My husband convinced me to let his cousin's adopted daughter from the country move in, because she wants to live in town and go to college, and she could also help with babysitting. But since this girl has been here, she has done nothing but tempt my husband and I know I'm not crazy.
She wears the skimpiest clothes and when she's listening to music she will dance along, and I've caught my husband looking a few times. While I don't want to deny her the opportunity, I can't afford for her to ruin my marriage, because I know what the temptations of the flesh are like. I have spoken to her about the dressing, but she only laughs and says she's young, and that's what young people wear. Am I wrong for wanting her gone, before there's trouble?
Thanks for joining on The Couch. You are correct to be protective of your family and your space. Once you are uncomfortable, there's reason enough to address the situation. Yes, temptation is real. And men are indeed visual beings. This is why sex workers dress the way they do, to lure clients with their revealing, skimpy clothes. This is your home, your personal space, it should be a safe environment indeed. The Bible says, "Abstain from all appearance of evil." (1 Thessalonians 5:22). That means where we see a threat, stay away from it.

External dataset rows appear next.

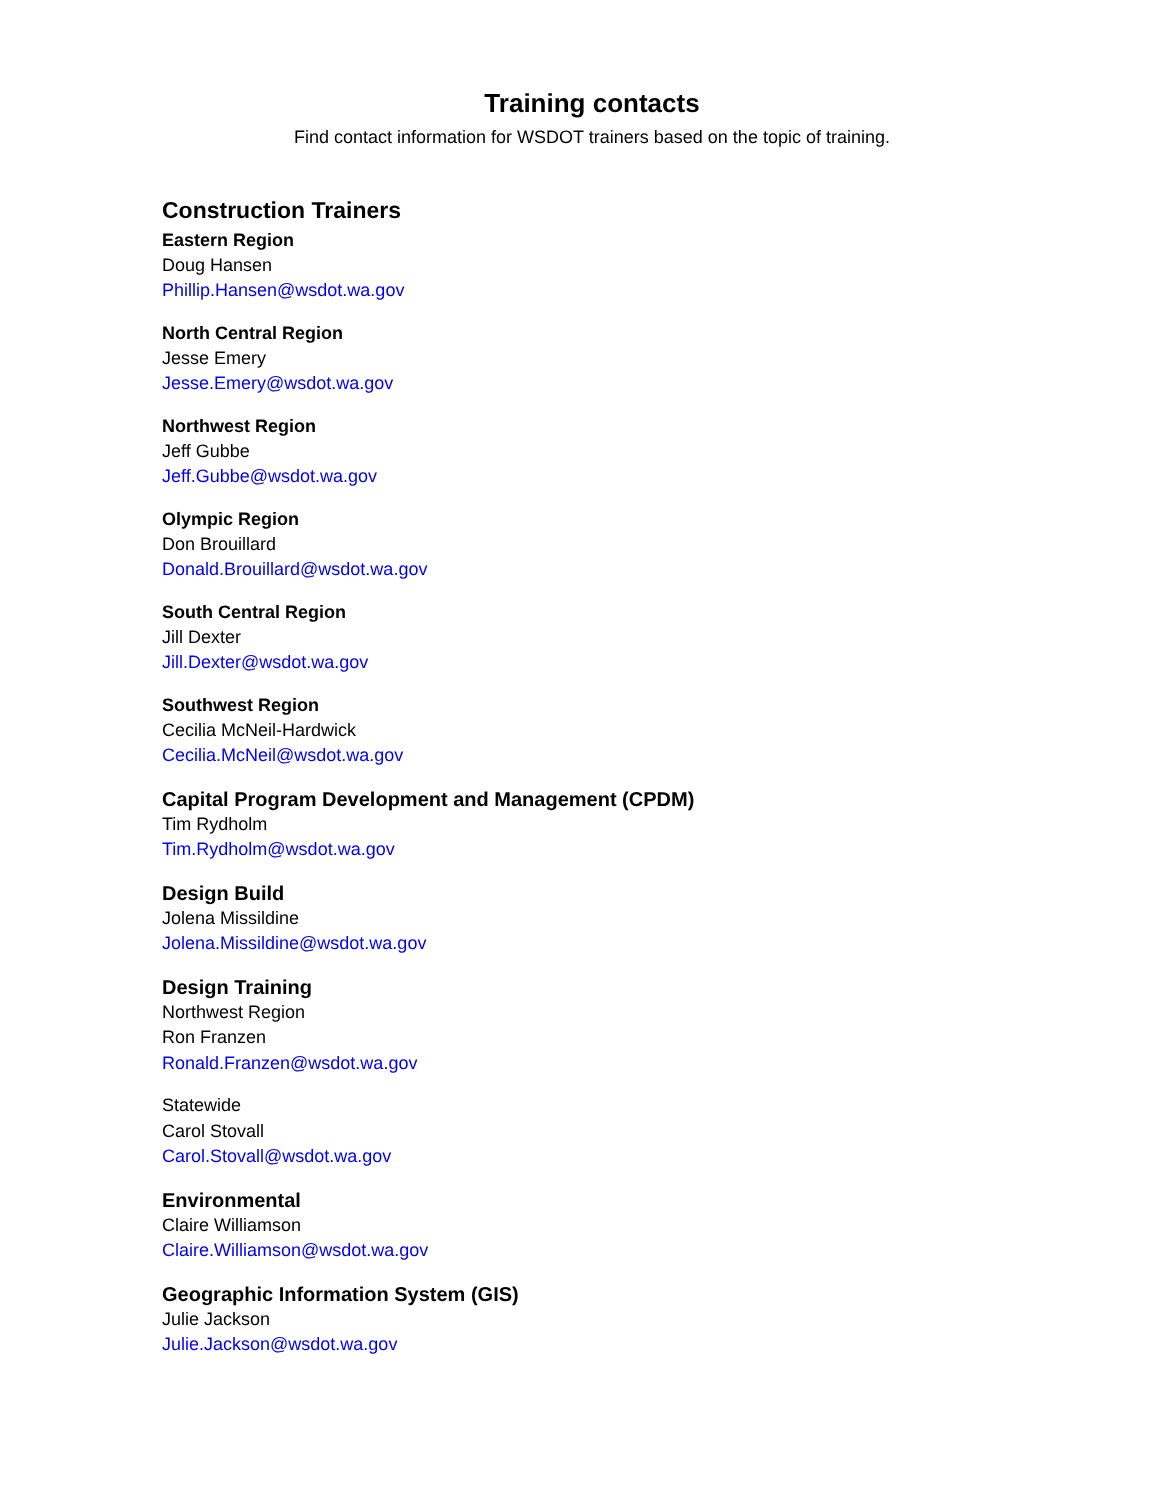Training contacts
Find contact information for WSDOT trainers based on the topic of training.
Construction Trainers
Eastern Region
Doug Hansen
Phillip.Hansen@wsdot.wa.gov
North Central Region
Jesse Emery
Jesse.Emery@wsdot.wa.gov
Northwest Region
Jeff Gubbe
Jeff.Gubbe@wsdot.wa.gov
Olympic Region
Don Brouillard
Donald.Brouillard@wsdot.wa.gov
South Central Region
Jill Dexter
Jill.Dexter@wsdot.wa.gov
Southwest Region
Cecilia McNeil-Hardwick
Cecilia.McNeil@wsdot.wa.gov
Capital Program Development and Management (CPDM)
Tim Rydholm
Tim.Rydholm@wsdot.wa.gov
Design Build
Jolena Missildine
Jolena.Missildine@wsdot.wa.gov
Design Training
Northwest Region
Ron Franzen
Ronald.Franzen@wsdot.wa.gov
Statewide
Carol Stovall
Carol.Stovall@wsdot.wa.gov
Environmental
Claire Williamson
Claire.Williamson@wsdot.wa.gov
Geographic Information System (GIS)
Julie Jackson
Julie.Jackson@wsdot.wa.gov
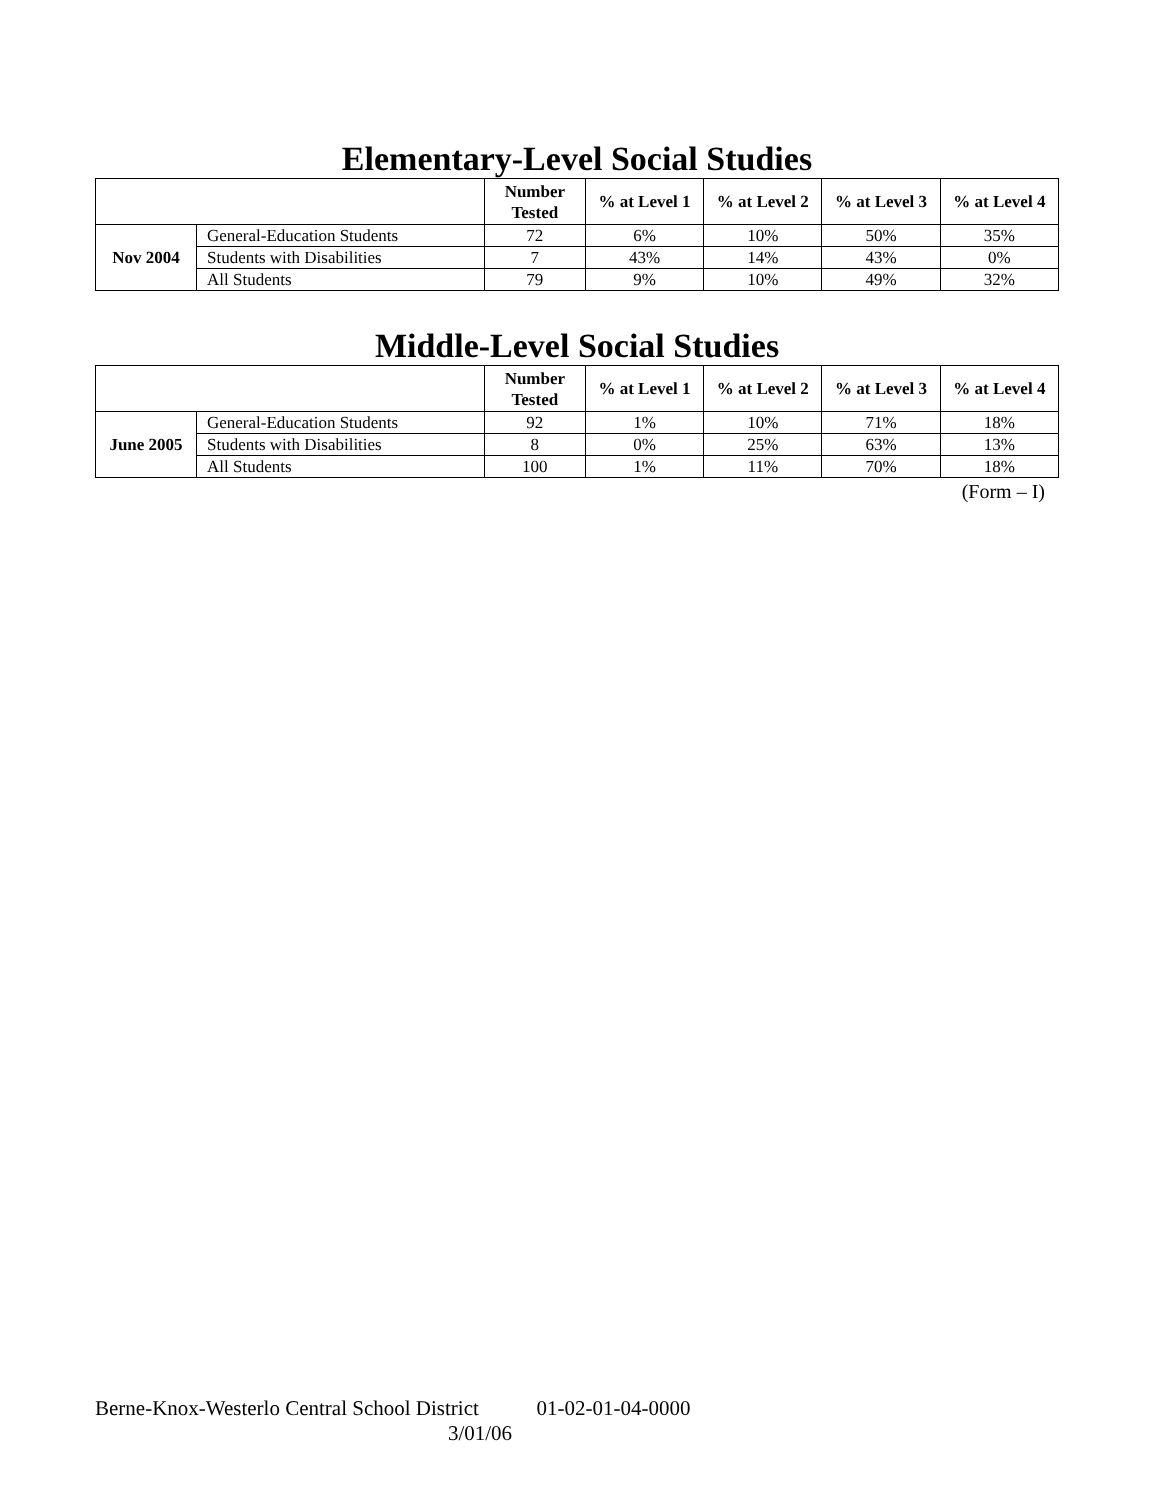Elementary-Level Social Studies
| | | Number Tested | % at Level 1 | % at Level 2 | % at Level 3 | % at Level 4 |
| --- | --- | --- | --- | --- | --- | --- |
| Nov 2004 | General-Education Students | 72 | 6% | 10% | 50% | 35% |
| | Students with Disabilities | 7 | 43% | 14% | 43% | 0% |
| | All Students | 79 | 9% | 10% | 49% | 32% |
Middle-Level Social Studies
| | | Number Tested | % at Level 1 | % at Level 2 | % at Level 3 | % at Level 4 |
| --- | --- | --- | --- | --- | --- | --- |
| June 2005 | General-Education Students | 92 | 1% | 10% | 71% | 18% |
| | Students with Disabilities | 8 | 0% | 25% | 63% | 13% |
| | All Students | 100 | 1% | 11% | 70% | 18% |
(Form – I)
Berne-Knox-Westerlo Central School District 01-02-01-04-0000
3/01/06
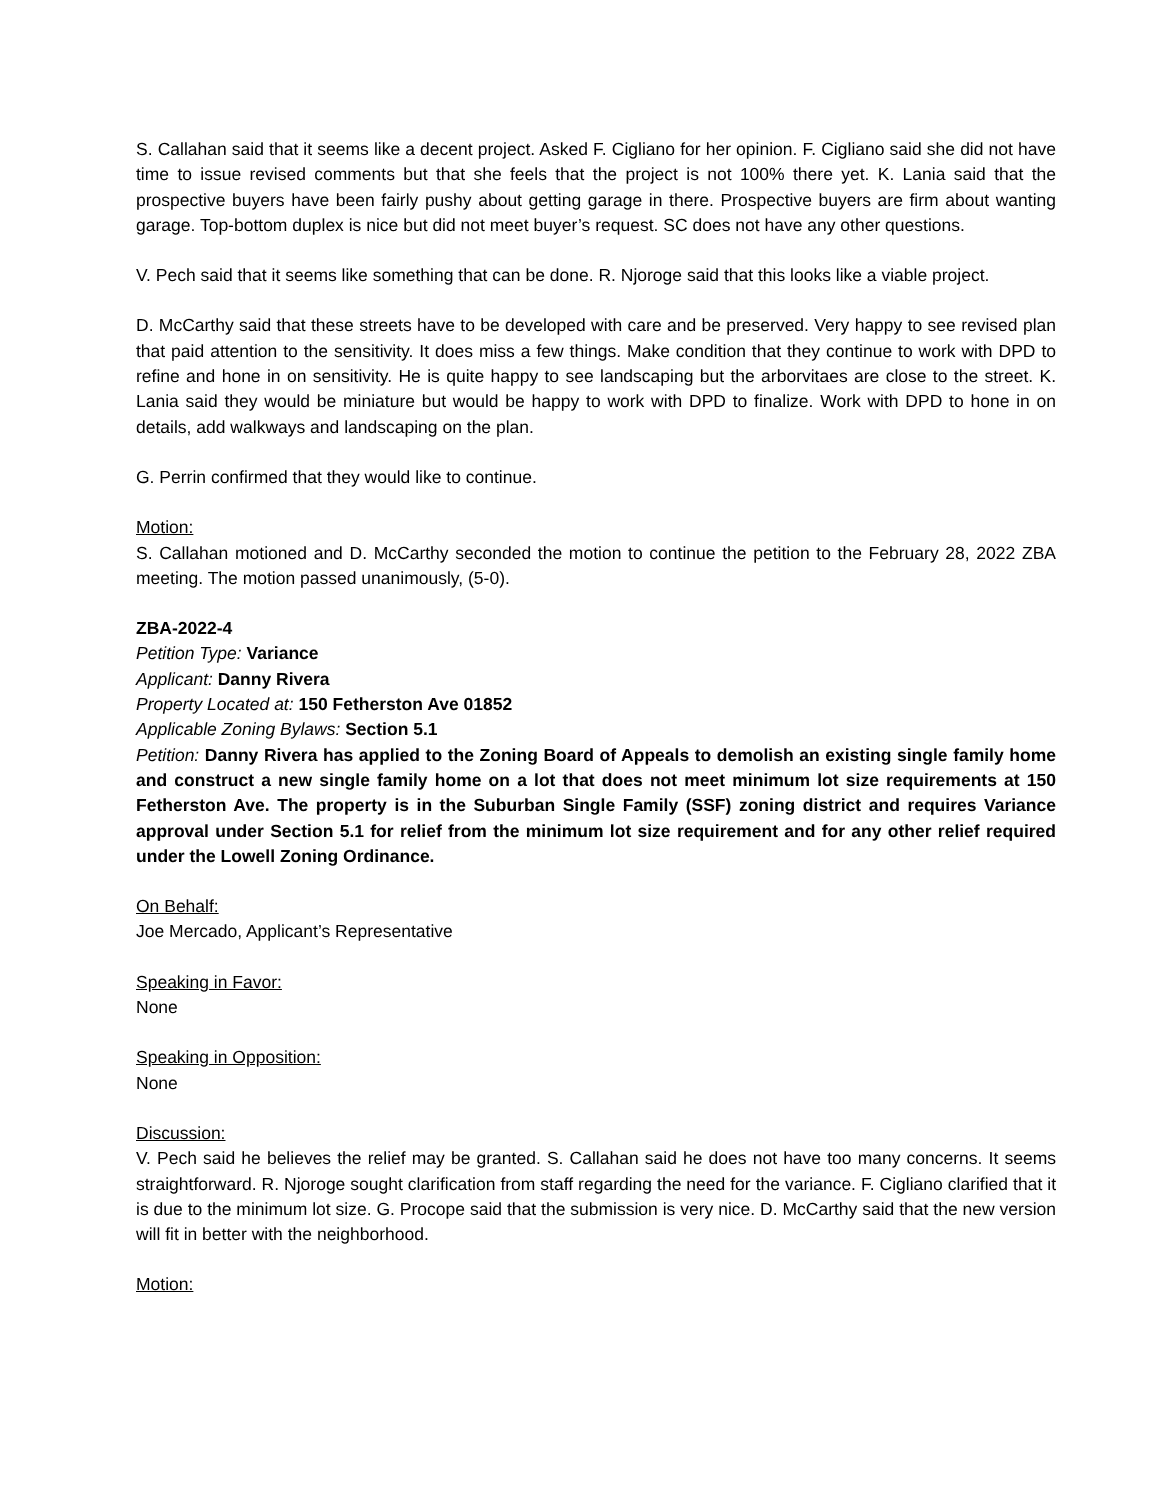S. Callahan said that it seems like a decent project. Asked F. Cigliano for her opinion. F. Cigliano said she did not have time to issue revised comments but that she feels that the project is not 100% there yet. K. Lania said that the prospective buyers have been fairly pushy about getting garage in there. Prospective buyers are firm about wanting garage. Top-bottom duplex is nice but did not meet buyer’s request. SC does not have any other questions.
V. Pech said that it seems like something that can be done. R. Njoroge said that this looks like a viable project.
D. McCarthy said that these streets have to be developed with care and be preserved. Very happy to see revised plan that paid attention to the sensitivity. It does miss a few things. Make condition that they continue to work with DPD to refine and hone in on sensitivity. He is quite happy to see landscaping but the arborvitaes are close to the street. K. Lania said they would be miniature but would be happy to work with DPD to finalize. Work with DPD to hone in on details, add walkways and landscaping on the plan.
G. Perrin confirmed that they would like to continue.
Motion:
S. Callahan motioned and D. McCarthy seconded the motion to continue the petition to the February 28, 2022 ZBA meeting. The motion passed unanimously, (5-0).
ZBA-2022-4
Petition Type: Variance
Applicant: Danny Rivera
Property Located at: 150 Fetherston Ave 01852
Applicable Zoning Bylaws: Section 5.1
Petition: Danny Rivera has applied to the Zoning Board of Appeals to demolish an existing single family home and construct a new single family home on a lot that does not meet minimum lot size requirements at 150 Fetherston Ave. The property is in the Suburban Single Family (SSF) zoning district and requires Variance approval under Section 5.1 for relief from the minimum lot size requirement and for any other relief required under the Lowell Zoning Ordinance.
On Behalf:
Joe Mercado, Applicant’s Representative
Speaking in Favor:
None
Speaking in Opposition:
None
Discussion:
V. Pech said he believes the relief may be granted. S. Callahan said he does not have too many concerns. It seems straightforward. R. Njoroge sought clarification from staff regarding the need for the variance. F. Cigliano clarified that it is due to the minimum lot size. G. Procope said that the submission is very nice. D. McCarthy said that the new version will fit in better with the neighborhood.
Motion:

As I say to couples often, you are each other's protector. A husband is not the sole protector of his wife or family. A wife protects her husband and family too, from situations that she discerns as a threat. Men at times are oblivious to traps being set. Though husbands will think their wives are making much ado about nothing, at times it's a sixth sense prompting them to alert their husbands to a threat. I've also heard women say, "We women know how we women are, and what we women do to get men".
It's a prudent wife that finds a smart, strategic way to protect her husband from the snare that's being laid for him. Yes, your husband also has a responsibility to be smart about protecting himself, his home, and securing your comfort. But know that in a man's composition, oftentimes a woman isn't seen as a threat.
My advice to you:
Speak to your husband again: Let him know that you are simply uncomfortable with the situation. You will want his support before you do anything though so that there's no division between the two of you. If a division arises between the two of you over this, it would be a part of a "trap" being sprung. So be strategic with what you say — let him know you're simply concerned about the changing atmosphere in your home. It's not that you are accusing him, or distrusting him, you're restoring tranquillity to your personal space. It isn't that you don't want to be kind and compassionate to the young lady, but the family's security comes first.
Speak to the young lady again: Explain to her that you want the best for her, but the tranquillity of your personal space comes first. Let her know that both your husband and yourself want the best for her, but you've both decided she will have to go if she cannot comply. It may be that you could read the riot act to her before asking her to leave. You could give her another opportunity to comply with your rules. Tell her that when she's there in the house, she must remain in her space, (if she has a room for herself) and when she comes out, let it be brief and only when she's appropriately dressed. If she violates your rules once, then she will be told to leave.
I pray for your wisdom and that you all will enjoy a happily ever after story.